Ingredients for - Bulgur Salad with Lightly Roasted Vegetables

1. 2 c. coarse bulgur
2. 2 c. hot water
3. 1 medium zucchini
4. 1 medium carrot
5. 1 small red onion
6. 1/2 red bell pepper
7. 1/4 c. extra-virgin olive oil
8. Salt
9. Freshly ground black pepper
10. 1 tbsp. tomato paste
11. 1/4 c. fresh lemon juice
12. 1/2 medium cucumber
13. Crushed red pepper

How to cook deliciously - Bulgur Salad with Lightly Roasted Vegetables

1 . Stage

Preheat the oven to 400 degrees F. In a large bowl, cover the bulgur with the hot water. Cover the bowl with a plate and let stand until the water has been absorbed and the bulgur is tender, about 20 minutes.

2 . Stage

Meanwhile, on a large rimmed baking sheet, drizzle the zucchini, carrot, onion, and bell pepper with 2 tablespoons of the olive oil.
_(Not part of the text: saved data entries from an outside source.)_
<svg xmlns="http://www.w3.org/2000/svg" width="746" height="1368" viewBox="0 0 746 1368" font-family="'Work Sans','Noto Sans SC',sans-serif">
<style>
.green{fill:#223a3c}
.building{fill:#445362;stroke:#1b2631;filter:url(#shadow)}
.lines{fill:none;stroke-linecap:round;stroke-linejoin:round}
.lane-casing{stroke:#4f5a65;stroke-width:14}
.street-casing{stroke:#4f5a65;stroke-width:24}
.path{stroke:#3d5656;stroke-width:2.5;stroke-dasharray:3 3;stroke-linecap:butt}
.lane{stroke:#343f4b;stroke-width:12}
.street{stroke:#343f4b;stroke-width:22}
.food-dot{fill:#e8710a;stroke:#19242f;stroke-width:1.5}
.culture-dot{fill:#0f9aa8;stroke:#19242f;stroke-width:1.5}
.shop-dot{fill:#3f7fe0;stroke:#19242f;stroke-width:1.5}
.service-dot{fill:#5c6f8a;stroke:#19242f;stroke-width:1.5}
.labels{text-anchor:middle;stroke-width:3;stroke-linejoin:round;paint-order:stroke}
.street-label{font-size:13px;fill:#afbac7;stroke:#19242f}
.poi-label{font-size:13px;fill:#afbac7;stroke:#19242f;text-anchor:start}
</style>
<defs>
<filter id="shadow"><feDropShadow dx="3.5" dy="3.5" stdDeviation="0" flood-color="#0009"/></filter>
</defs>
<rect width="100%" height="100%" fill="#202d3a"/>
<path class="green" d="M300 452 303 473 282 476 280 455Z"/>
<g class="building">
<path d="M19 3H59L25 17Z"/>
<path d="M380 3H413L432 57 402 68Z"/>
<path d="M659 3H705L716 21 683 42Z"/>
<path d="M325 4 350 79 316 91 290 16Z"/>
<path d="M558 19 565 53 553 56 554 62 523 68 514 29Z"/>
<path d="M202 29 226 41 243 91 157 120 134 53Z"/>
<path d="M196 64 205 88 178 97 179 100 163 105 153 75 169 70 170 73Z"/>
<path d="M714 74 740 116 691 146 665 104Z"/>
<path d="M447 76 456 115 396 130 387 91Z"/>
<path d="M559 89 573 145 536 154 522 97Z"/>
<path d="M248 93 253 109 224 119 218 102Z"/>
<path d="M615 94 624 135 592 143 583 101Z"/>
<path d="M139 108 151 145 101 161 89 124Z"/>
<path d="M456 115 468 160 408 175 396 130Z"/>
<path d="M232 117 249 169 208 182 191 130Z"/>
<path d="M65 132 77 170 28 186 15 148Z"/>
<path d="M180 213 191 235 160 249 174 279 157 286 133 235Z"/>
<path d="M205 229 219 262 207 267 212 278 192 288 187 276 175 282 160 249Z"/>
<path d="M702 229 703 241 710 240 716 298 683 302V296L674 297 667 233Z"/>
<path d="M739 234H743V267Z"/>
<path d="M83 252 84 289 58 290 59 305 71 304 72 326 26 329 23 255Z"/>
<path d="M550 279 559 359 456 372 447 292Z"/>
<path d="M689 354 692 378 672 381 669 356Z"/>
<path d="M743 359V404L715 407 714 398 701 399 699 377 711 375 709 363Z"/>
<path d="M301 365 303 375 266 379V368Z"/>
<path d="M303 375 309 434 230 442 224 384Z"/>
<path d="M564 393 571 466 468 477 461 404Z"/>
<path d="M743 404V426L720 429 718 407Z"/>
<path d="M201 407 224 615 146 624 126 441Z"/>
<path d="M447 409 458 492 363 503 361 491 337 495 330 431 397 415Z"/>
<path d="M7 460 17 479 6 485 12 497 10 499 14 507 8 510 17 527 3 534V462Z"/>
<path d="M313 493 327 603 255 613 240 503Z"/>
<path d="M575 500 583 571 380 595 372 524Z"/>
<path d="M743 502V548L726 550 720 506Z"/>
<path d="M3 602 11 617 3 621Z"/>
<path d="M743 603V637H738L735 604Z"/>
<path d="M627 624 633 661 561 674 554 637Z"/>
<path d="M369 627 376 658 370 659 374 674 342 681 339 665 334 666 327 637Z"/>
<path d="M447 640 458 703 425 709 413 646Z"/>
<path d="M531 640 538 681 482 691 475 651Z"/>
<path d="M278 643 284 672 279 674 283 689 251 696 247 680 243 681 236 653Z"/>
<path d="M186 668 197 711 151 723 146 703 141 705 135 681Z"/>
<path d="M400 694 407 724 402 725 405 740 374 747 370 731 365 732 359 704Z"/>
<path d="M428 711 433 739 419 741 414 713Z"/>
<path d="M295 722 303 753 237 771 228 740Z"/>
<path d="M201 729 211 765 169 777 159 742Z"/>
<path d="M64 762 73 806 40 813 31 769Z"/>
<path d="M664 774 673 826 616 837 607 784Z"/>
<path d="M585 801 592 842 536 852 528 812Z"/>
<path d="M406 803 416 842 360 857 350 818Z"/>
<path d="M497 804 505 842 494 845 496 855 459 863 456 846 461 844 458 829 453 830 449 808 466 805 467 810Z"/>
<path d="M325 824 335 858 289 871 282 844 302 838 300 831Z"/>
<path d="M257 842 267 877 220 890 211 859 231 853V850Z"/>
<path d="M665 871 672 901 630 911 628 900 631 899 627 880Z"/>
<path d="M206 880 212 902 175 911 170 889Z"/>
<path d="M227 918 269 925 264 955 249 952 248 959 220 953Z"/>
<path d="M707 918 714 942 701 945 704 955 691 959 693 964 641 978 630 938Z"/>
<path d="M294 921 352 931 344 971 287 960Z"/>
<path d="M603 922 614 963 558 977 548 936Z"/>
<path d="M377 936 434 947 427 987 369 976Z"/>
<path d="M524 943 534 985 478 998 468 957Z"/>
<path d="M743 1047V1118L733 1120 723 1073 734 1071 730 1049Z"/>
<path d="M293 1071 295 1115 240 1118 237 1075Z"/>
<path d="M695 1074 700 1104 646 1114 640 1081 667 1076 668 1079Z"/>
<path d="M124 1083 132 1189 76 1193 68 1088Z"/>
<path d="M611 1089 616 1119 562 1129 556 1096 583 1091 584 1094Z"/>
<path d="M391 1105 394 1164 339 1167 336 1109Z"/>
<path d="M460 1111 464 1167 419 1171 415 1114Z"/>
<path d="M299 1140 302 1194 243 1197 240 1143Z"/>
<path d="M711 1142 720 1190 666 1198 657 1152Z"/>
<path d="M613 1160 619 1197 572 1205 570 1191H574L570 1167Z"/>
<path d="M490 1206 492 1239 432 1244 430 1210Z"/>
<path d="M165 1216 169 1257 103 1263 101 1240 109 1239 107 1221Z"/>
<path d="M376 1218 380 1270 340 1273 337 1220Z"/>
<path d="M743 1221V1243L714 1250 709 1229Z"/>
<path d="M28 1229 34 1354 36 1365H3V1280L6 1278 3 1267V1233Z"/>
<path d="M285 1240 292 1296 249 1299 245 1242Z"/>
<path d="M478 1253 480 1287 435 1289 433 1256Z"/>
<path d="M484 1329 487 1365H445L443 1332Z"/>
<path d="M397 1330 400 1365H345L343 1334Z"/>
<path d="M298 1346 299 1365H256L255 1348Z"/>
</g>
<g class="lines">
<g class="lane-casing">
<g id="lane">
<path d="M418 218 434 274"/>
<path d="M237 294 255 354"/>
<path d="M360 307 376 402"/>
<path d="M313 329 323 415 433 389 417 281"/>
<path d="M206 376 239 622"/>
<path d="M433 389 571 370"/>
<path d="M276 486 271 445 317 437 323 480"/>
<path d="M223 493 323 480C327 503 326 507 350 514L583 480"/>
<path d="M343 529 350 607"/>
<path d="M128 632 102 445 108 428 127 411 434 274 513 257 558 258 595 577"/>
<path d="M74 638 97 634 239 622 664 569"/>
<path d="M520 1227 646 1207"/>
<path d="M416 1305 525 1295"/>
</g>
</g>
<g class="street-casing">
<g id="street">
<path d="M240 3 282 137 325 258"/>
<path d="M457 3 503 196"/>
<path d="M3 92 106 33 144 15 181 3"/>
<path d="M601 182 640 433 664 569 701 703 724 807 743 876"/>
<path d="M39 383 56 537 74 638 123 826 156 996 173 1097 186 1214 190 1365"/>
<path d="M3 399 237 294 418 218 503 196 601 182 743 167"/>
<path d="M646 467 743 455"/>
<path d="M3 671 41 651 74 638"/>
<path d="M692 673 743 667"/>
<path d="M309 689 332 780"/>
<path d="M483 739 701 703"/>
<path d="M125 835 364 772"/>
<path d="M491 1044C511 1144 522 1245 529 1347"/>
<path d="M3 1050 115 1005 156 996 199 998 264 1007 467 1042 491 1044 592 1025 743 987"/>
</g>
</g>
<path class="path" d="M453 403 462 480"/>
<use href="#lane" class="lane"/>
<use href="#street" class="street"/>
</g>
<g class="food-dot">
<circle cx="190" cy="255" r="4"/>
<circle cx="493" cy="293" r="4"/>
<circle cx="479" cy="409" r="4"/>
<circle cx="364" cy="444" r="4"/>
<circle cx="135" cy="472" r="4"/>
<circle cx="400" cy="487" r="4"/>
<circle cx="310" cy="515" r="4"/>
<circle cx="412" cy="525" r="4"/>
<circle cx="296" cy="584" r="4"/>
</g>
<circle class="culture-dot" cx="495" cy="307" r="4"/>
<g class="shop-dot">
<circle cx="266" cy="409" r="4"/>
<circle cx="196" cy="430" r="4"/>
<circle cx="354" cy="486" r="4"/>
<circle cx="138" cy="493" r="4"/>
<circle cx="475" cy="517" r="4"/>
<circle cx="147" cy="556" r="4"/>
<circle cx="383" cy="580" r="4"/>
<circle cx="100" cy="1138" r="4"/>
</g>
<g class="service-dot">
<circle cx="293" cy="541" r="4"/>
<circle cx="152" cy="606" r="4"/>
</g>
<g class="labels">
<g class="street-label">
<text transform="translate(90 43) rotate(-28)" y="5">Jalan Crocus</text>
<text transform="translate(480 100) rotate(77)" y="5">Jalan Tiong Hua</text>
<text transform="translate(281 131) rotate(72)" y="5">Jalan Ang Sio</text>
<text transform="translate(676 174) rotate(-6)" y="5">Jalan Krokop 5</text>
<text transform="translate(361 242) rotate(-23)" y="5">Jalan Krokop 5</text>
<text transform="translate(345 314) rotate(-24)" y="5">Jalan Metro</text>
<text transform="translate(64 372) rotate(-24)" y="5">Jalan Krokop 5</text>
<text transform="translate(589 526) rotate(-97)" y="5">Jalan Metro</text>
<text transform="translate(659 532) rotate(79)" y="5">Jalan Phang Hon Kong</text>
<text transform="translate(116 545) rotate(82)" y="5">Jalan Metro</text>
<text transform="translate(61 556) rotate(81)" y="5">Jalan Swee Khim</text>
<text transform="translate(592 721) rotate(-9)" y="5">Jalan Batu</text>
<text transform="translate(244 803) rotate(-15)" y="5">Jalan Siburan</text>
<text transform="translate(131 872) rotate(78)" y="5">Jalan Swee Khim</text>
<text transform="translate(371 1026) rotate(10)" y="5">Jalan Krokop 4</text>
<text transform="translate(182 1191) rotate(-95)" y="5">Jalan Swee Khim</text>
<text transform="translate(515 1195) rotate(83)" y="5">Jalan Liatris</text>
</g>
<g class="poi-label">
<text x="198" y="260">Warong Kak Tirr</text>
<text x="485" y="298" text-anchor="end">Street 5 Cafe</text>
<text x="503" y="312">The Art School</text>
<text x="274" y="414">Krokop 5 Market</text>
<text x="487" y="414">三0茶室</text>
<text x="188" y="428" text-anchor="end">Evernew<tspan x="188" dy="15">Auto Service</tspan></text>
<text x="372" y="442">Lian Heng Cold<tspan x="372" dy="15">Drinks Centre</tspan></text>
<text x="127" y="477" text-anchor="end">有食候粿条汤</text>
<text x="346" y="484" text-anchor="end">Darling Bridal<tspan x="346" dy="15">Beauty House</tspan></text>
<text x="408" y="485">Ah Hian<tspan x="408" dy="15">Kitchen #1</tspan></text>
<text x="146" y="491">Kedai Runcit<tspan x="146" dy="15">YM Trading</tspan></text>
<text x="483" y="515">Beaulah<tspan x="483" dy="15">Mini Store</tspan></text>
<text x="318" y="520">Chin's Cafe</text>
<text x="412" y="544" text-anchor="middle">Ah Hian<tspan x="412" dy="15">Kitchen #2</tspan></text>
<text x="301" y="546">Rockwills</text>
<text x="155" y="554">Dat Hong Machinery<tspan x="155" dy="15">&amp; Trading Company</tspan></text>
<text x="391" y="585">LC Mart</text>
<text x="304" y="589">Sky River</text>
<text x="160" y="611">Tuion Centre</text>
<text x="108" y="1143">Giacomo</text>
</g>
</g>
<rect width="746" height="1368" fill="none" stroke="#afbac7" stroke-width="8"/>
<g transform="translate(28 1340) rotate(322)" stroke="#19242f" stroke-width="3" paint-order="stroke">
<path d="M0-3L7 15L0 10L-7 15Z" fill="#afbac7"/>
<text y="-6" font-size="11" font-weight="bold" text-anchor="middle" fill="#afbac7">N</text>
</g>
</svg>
Season with salt and pepper and toss well. Roast for about 15 minutes, until the vegetables are slightly softened; let cool.

3 . Stage

Fluff the bulgur with a fork. Stir in the tomato paste. Fold in the roasted vegetables, lemon juice, cucumber, and the remaining 2 tablespoons of olive oil. Season with salt, black pepper, and crushed red pepper. Serve at room temperature or slightly chilled.